Aim: Please copy the lines below word for word, leaving out the pictures.
-- START OF Given records --
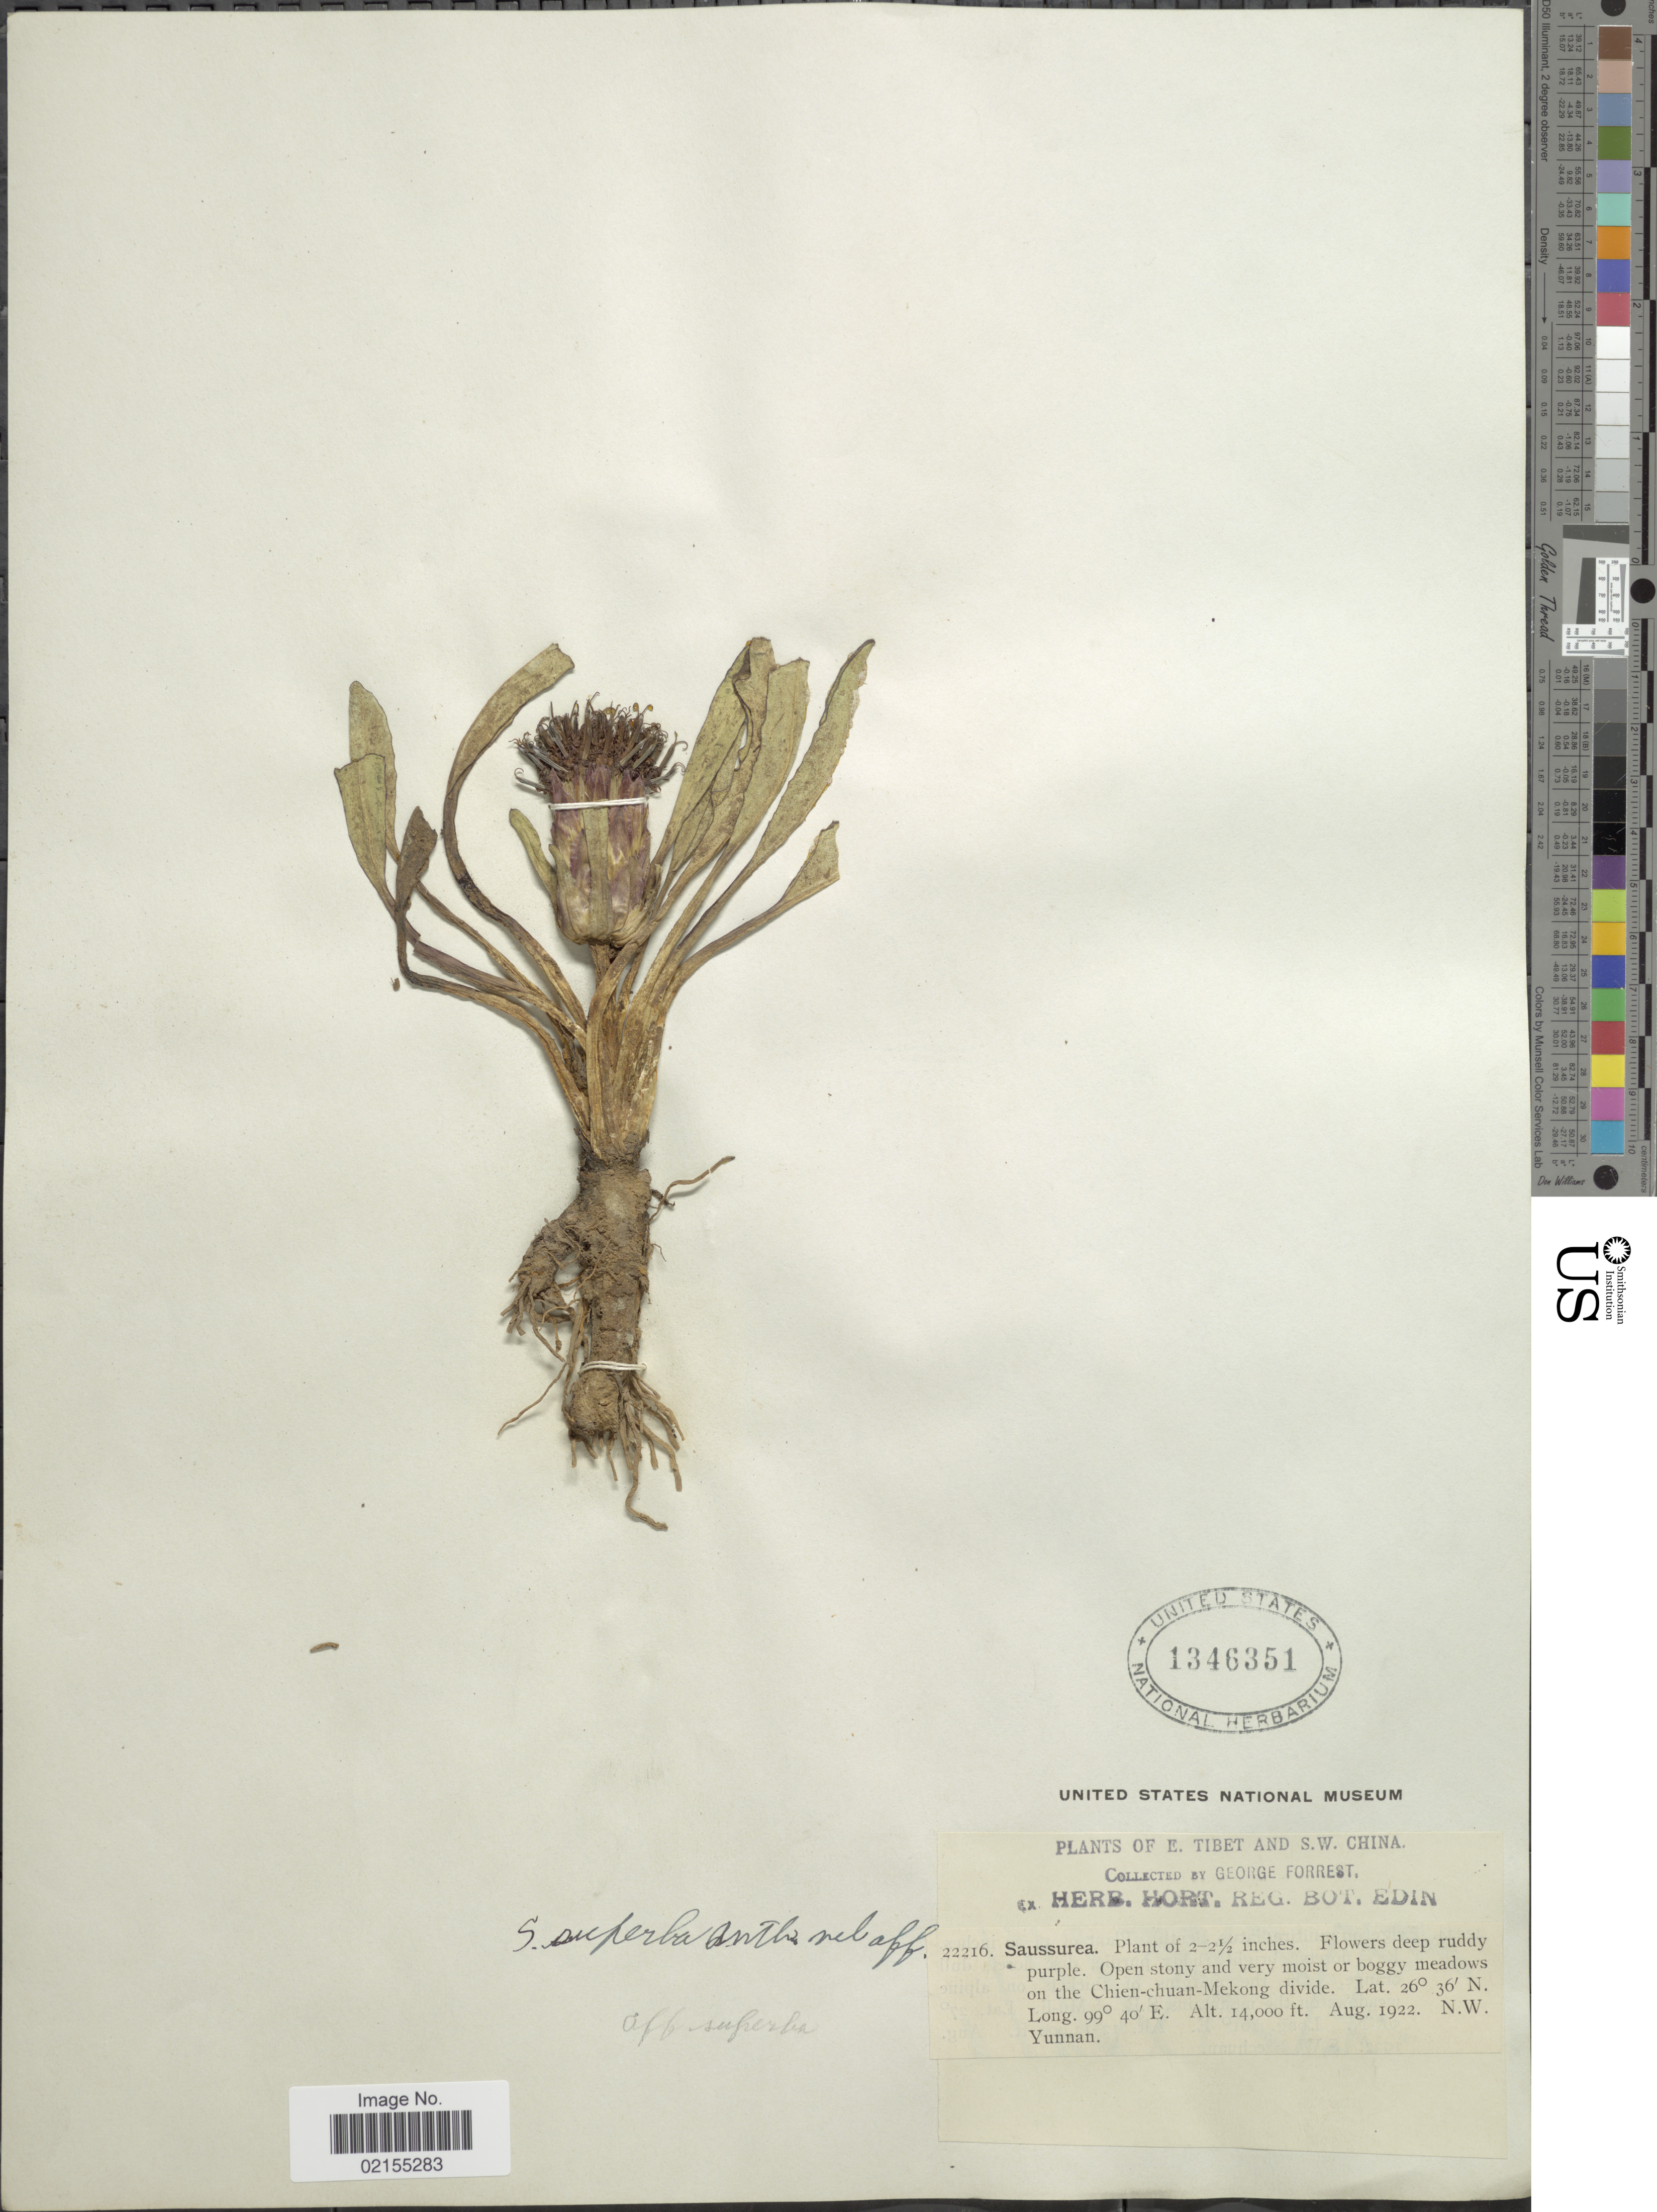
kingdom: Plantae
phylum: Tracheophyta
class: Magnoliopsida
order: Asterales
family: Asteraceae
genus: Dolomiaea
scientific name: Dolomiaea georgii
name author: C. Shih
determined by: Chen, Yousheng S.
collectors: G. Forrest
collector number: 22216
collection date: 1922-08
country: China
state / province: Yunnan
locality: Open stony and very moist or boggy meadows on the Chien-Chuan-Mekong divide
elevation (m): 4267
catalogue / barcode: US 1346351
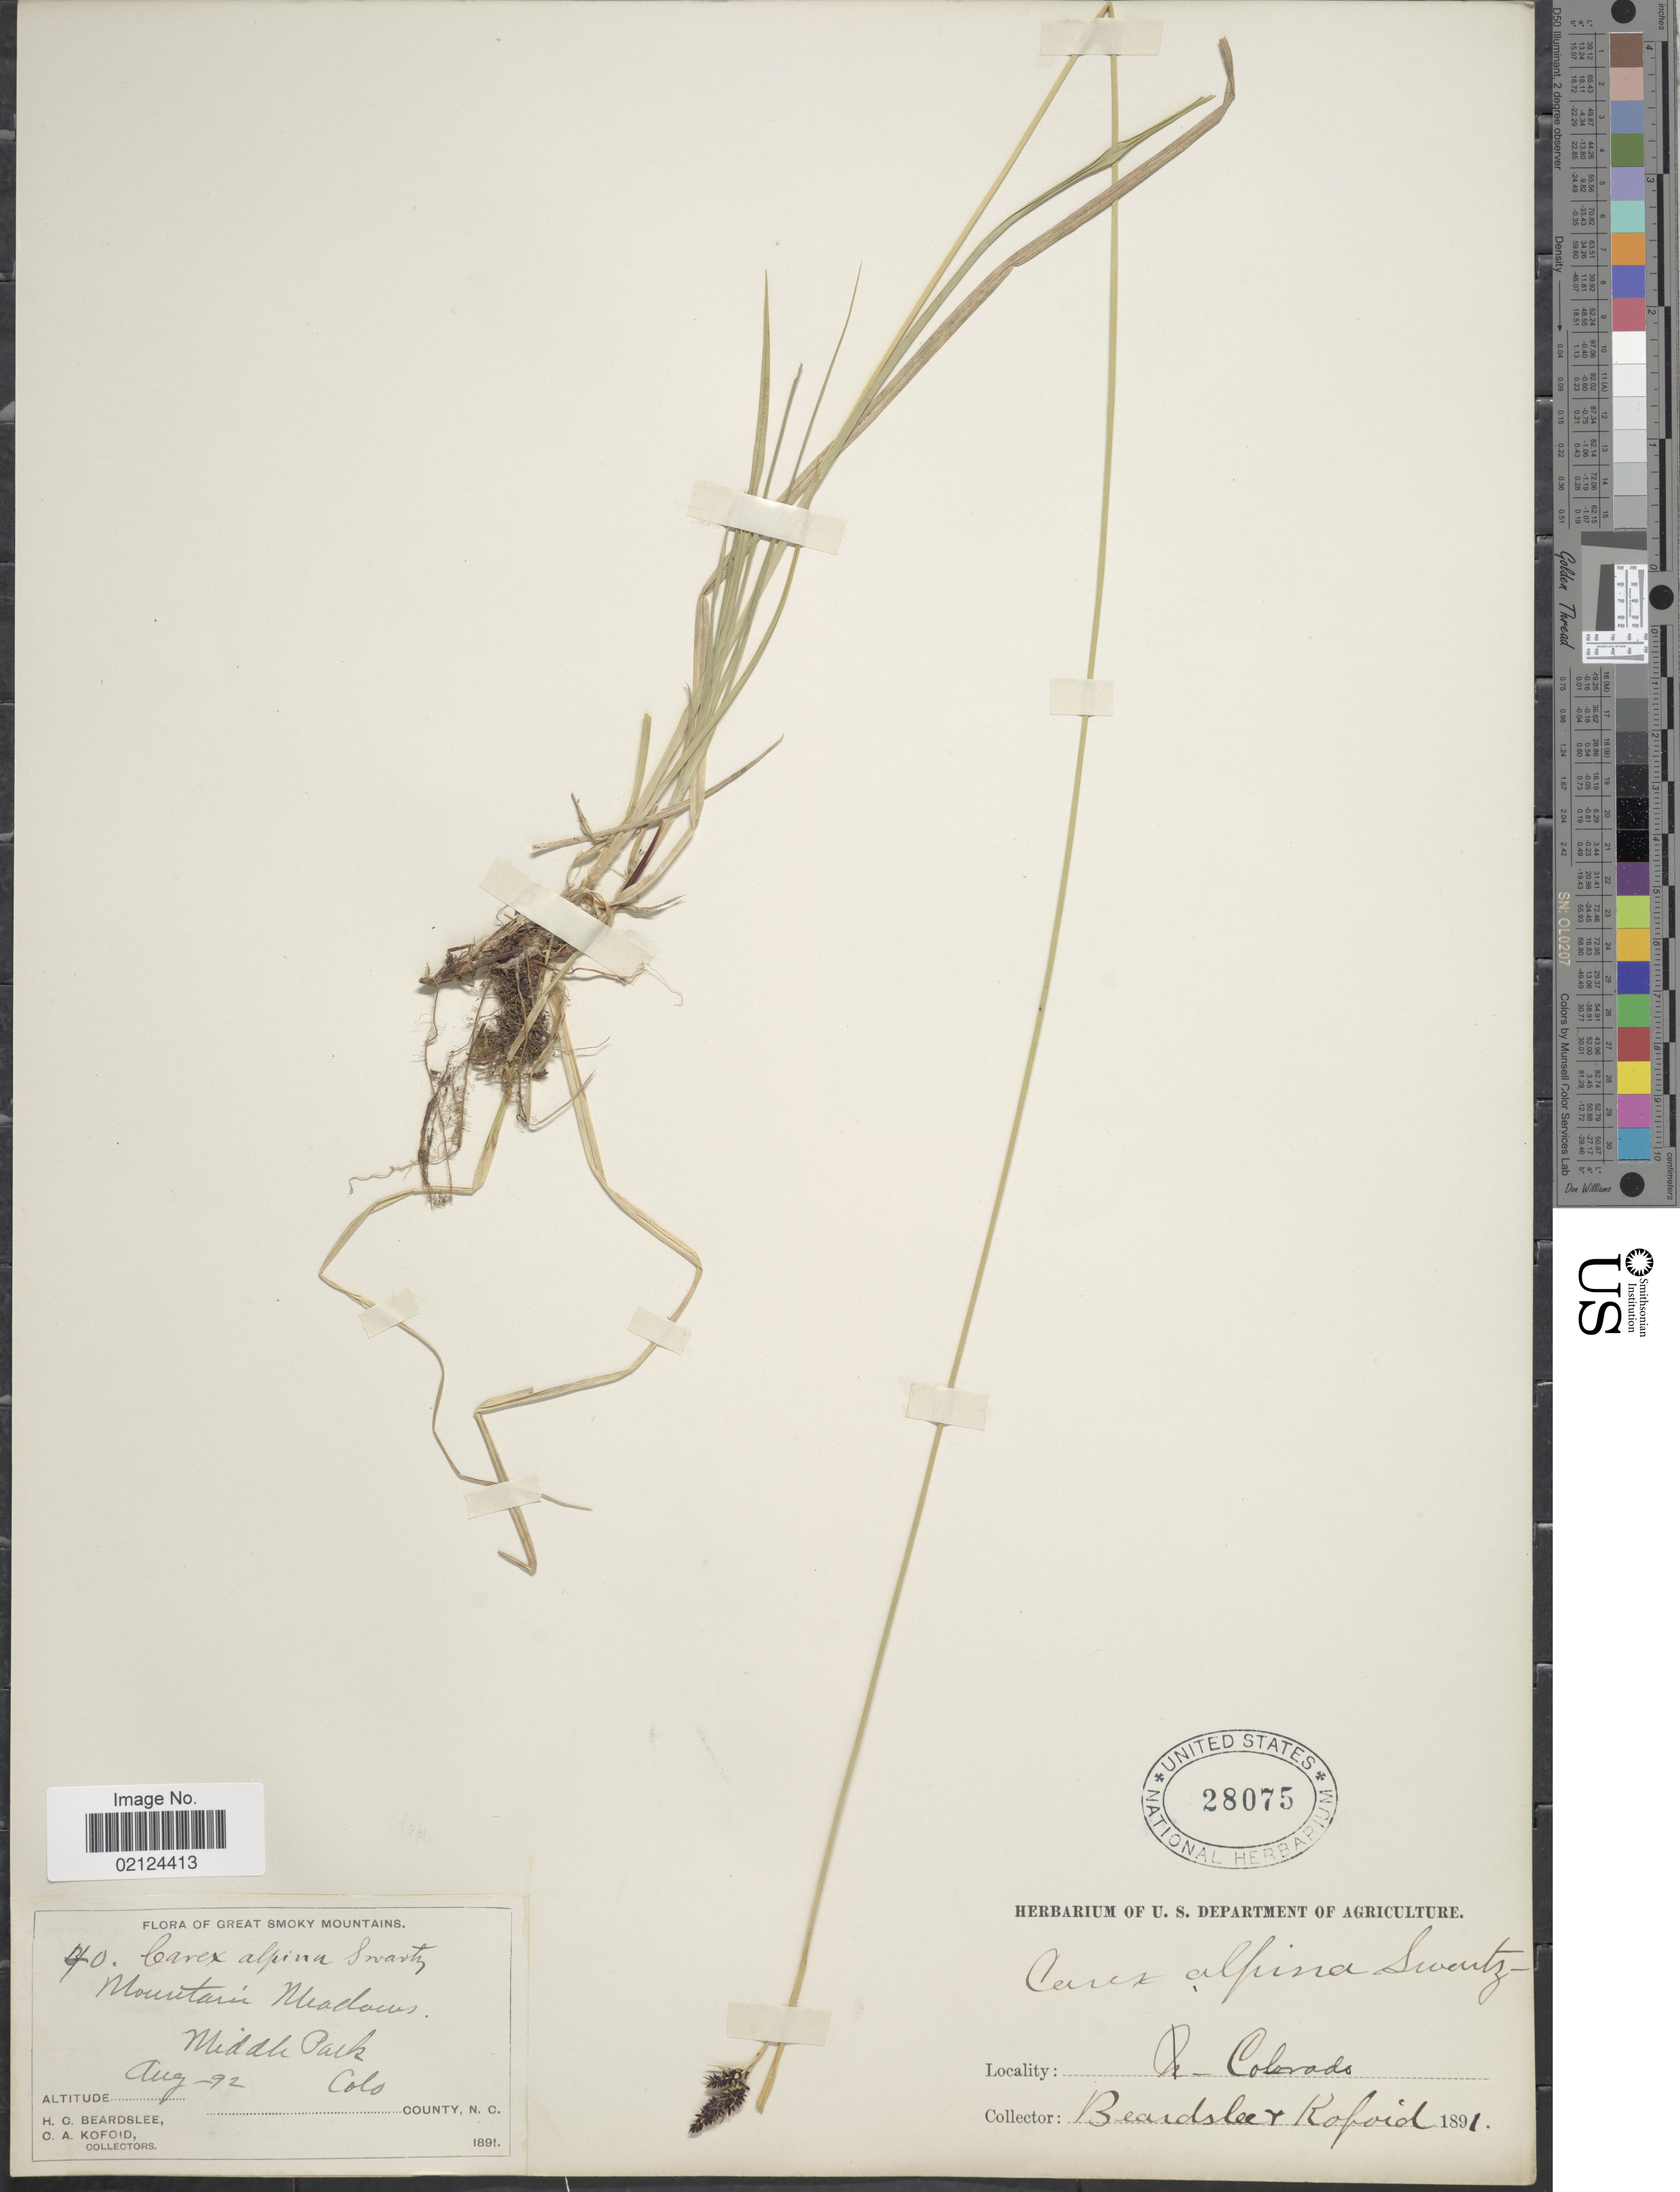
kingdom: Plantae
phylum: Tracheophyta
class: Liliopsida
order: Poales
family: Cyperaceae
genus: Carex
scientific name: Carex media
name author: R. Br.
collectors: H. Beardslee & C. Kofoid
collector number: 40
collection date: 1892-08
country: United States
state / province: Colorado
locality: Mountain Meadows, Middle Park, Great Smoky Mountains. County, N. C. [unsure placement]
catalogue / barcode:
-- END OF Given records --
Problem solution:
kingdom: Plantae
phylum: Tracheophyta
class: Magnoliopsida
order: Asterales
family: Asteraceae
genus: Dolomiaea
scientific name: Dolomiaea georgii
name author: C. Shih
determined by: Chen, Yousheng S.
collectors: G. Forrest
collector number: 22216
collection date: 1922-08
country: China
state / province: Yunnan
locality: Open stony and very moist or boggy meadows on the Chien-Chuan-Mekong divide
elevation (m): 4267
catalogue / barcode: US 1346351
kingdom: Plantae
phylum: Tracheophyta
class: Liliopsida
order: Poales
family: Cyperaceae
genus: Carex
scientific name: Carex media
name author: R. Br.
collectors: H. Beardslee & C. Kofoid
collector number: 40
collection date: 1892-08
country: United States
state / province: Colorado
locality: Mountain Meadows, Middle Park, Great Smoky Mountains. County, N. C. [unsure placement]
catalogue / barcode:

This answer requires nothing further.